Menurutnya, kecerdasan bermain dan manajemen energi menjadi kunci utama untuk tetap kompetitif hingga menit-menit akhir pertandingan.
Hector mengakui bahwa Indonesia belum memiliki kapasitas untuk mendominasi permainan sepanjang 40 menit penuh.
Baca juga: Respek Tinggi Pelatih Iran ke Indonesia Jelang Final Piala Asia Futsal 2026, 13 Gelar Cuma Masa Lalu
Oleh karena itu, pendekatan taktis yang detail dan disiplin menjadi pilihan utama.
“Kami tidak bisa menghadapi pertandingan ini dengan tangan terbuka. Kami harus bermain dengan cerdas. Kami juga tidak bisa bermain dengan cara yang sama selama 40 menit,” ujar Hector dalam sesi konferensi pers jelang laga final di Indonesia Arena, Senayan, Jakarta, Jumat (6/2/2026).
Pelatih asal Spanyol tersebut menekankan bahwa Timnas futsal Indonesia masih berada dalam proses pembangunan.
Fokus utama tim adalah memastikan para pemain berada dalam kondisi terbaik saat laga memasuki fase krusial.
“Yang bisa kami lakukan adalah bermain cerdas dan memastikan pemain berada dalam kondisi yang baik di akhir pertandingan.
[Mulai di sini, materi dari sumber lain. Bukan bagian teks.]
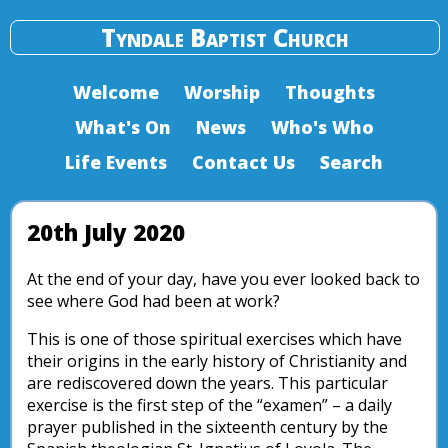
Tyndale Baptist Church
Welcome
Worship
Thoughts
What's On
News
Who's Who
Life Events
Contact Us
Search
20th July 2020
At the end of your day, have you ever looked back to
see where God had been at work?
This is one of those spiritual exercises which have
their origins in the early history of Christianity and
are rediscovered down the years. This particular
exercise is the first step of the “examen” – a daily
prayer published in the sixteenth century by the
Target kami adalah membawa laga hingga menit-menit terakhir dengan peluang untuk menang,” ujarnya.
Lebih lanjut, Hector juga menyoroti faktor tekanan yang dinilainya justru lebih besar berada di pihak lawan.
Menurutnya Indonesia datang ke final tanpa beban, sementara lawan dituntut untuk menang.
“Tekanan ada pada mereka. Mereka tidak boleh kalah. Kami boleh kalah. Mungkin energi fisik mereka lebih baik, tetapi bisa jadi energi mental kami lebih kuat,” ujarnya.
Menjaga Mental Pemain
Dalam kurun waktu dua bulan terakhir, Timnas futsal Indonesia mencatat pencapaian luar biasa dengan menjuarai SEA Games dan kini hanya berjarak satu langkah dari gelar Asia.
Namun Hector menegaskan bahwa keberhasilan tersebut bukan hasil kerja individu.
“Ini bukan tentang saya. Ini tentang kita semua. Kita semua adalah pembuat sejarah. Ini adalah keberhasilan ekosistem futsal Indonesia, terutama para pemain dan staf,” tegasnya.
Terkait upaya menjaga kondisi mental pemain, Hector menjelaskan bahwa pendekatan yang dilakukan justru dengan memberikan waktu pemulihan yang cukup setelah padatnya agenda pertandingan.
“Setelah SEA Games, kami memberi pemain waktu libur karena mereka bermain empat pertandingan dalam lima hari. Itu sangat berat secara fisik dan mental. Kami memberi mereka waktu lebih dari 10 hari untuk pemulihan cedera,” jelas Hector.
Saat pemusatan latihan, tim pelatih lebih menekankan persiapan strategis dan analisis calon lawan.
Sementara dari sisi mental, Hector menilai para pemain sudah terbiasa menghadapi tekanan sejak sesi latihan.
“Latihan kami memang penuh tuntutan. Itu sebabnya saat pertandingan, para pemain bisa bermain lebih bebas,” ucapnya.
Menjelang partai final, Hector menyebut fokus utama skuad Garuda kini bukan lagi soal motivasi, melainkan pemulihan kondisi fisik agar siap bersaing hingga akhir laga.
“Saat ini fokus utama kami adalah recovery,” pungkasnya.